Assume $A$ and $B$ are two unital $C^*$-algebras which are strongly Morita equivalent.
This means that there exists a Hilbert $A$-module $H$ such that $B$ is the algebra of compact operators on $H$. But as $B$ is unital it implies that the unit of $B$ has to act as the identity of $H$ (because $B$ contains all "rank one operators") hence the identity of $H$ is a compact operator.
One now has the following lemma:
Lemma : For any $C^*$-algebra $A$, If the identity of $H$, a Hilbert $A$-module, is compact then $H$ is a direct (orthogonal) summand of $A^n$ for some integer $n$
This implies that $B$ is a corner of $M_n(A)$. Hence if $A$ is a finite von Neuman algebra, $B$ also is: $M_n(A)$ is finite* and any projection of a finite von Neuman algebra is finite hence $B \simeq p.M_n(A).p$ is also finite.
Proof of the lemma: The identity of $H$ is compact, hence it can be approximated by a "finite rank operator" and if this approximation is close enough it will be invertible.

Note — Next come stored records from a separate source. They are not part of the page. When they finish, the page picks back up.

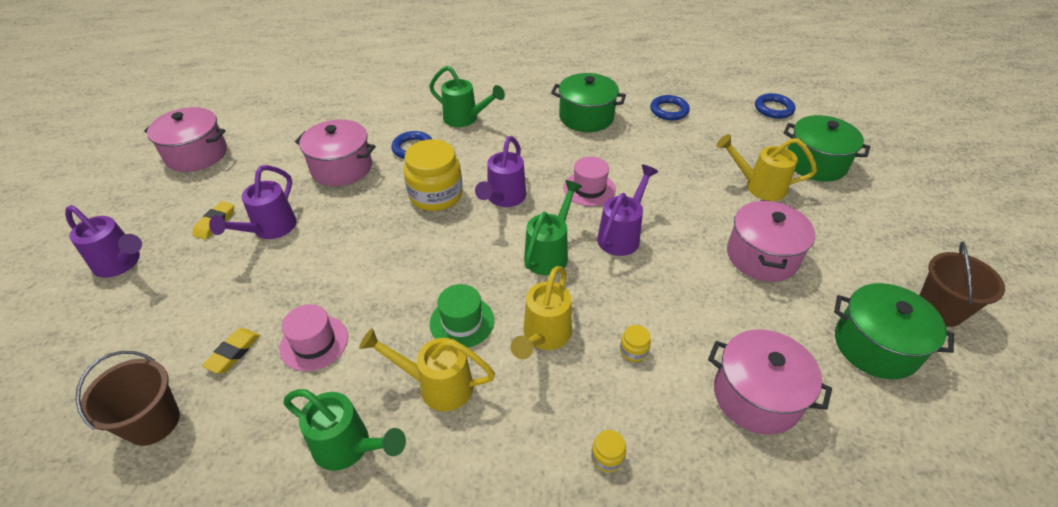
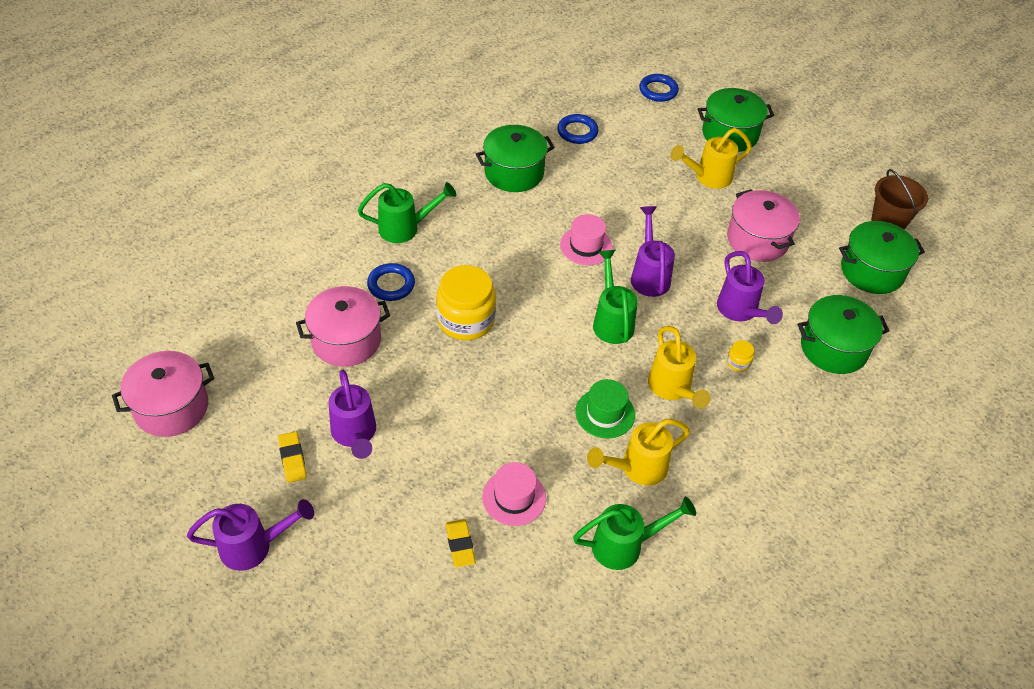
camera: 40 degrees left, 5 degrees up
brown bucket [75,351,180,446] -> none
purple watering can [475,136,526,207] -> purple watering can moved to [717,251,783,324]
yellow jar [591,430,626,472] -> none
pink pot [708,329,832,434] -> green pot [798,295,890,374]

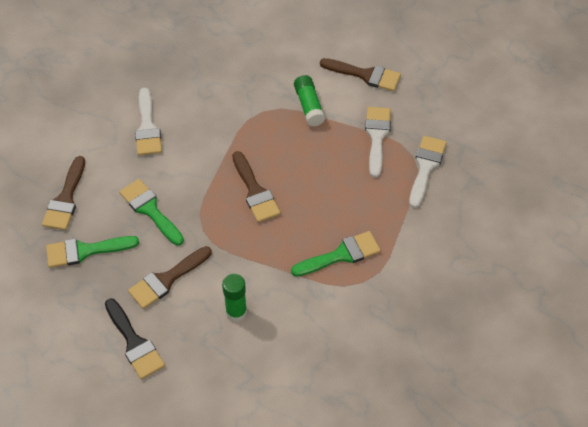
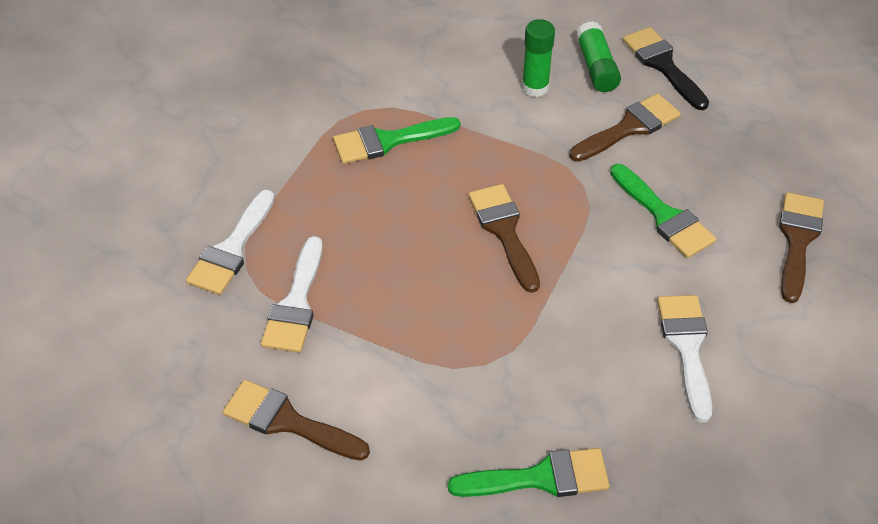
camera: 175 degrees left, 5 degrees down
green brush [46,236,139,268] -> green brush moved to [448,448,610,497]
green glue stick [294,75,325,126] -> green glue stick moved to [576,21,621,92]

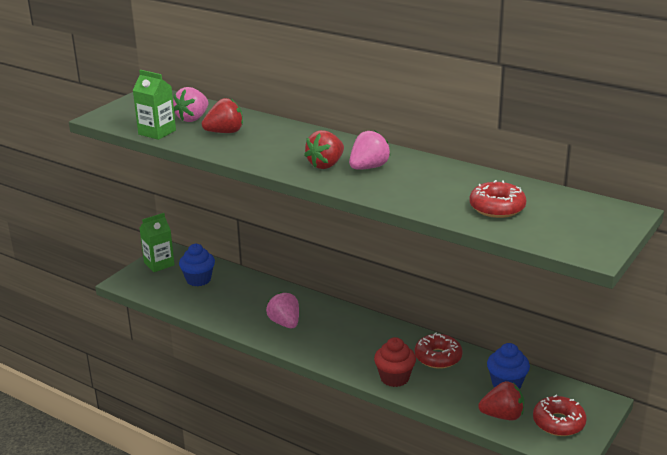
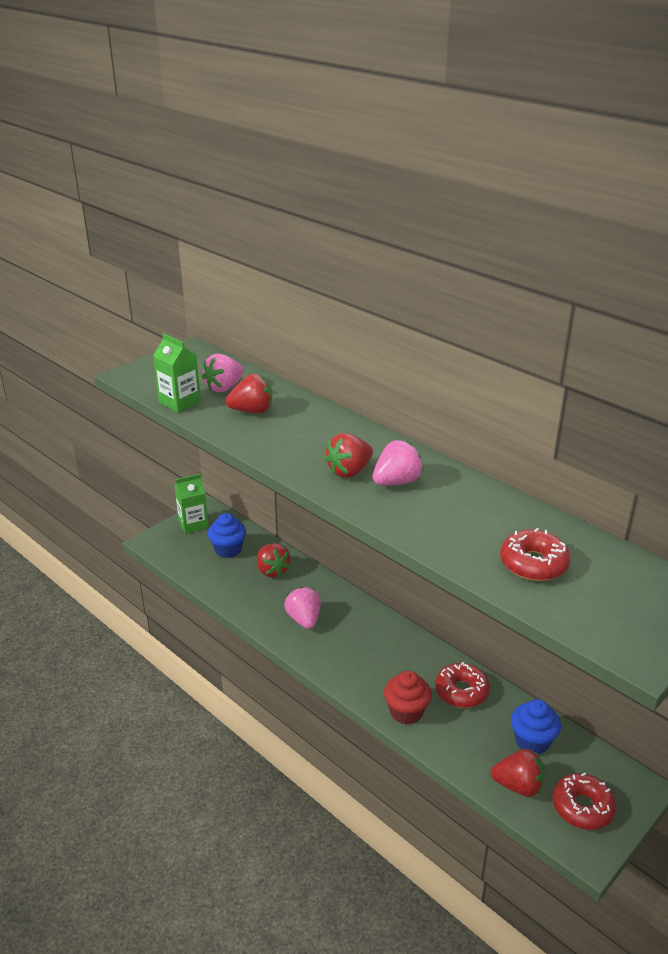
camera: 10 degrees right, 5 degrees up
none -> red strawberry [257,543,291,577]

Hence there exists an operator $k:A^n \rightarrow H$ such that $kk^*$ is invertible. Let $v = (kk^*)^{-1/2}$, then $p=vk$ is an operator $A^n \rightarrow H$ such that $pp^* = Id$ and hence $p^* p $ is a symetric projection and $H \simeq_p (p^*p).A^n$ is a direct summand.
*: Note that the fact that $M_n(A)$ is finite is well known but non trivial. It fails for general $C^*$-algebras, and corresponds to the fact (proved in Murray and Von neuman original paper) that in von Neuman algebras the sum of two orthogonal finite projection is again a finite projection.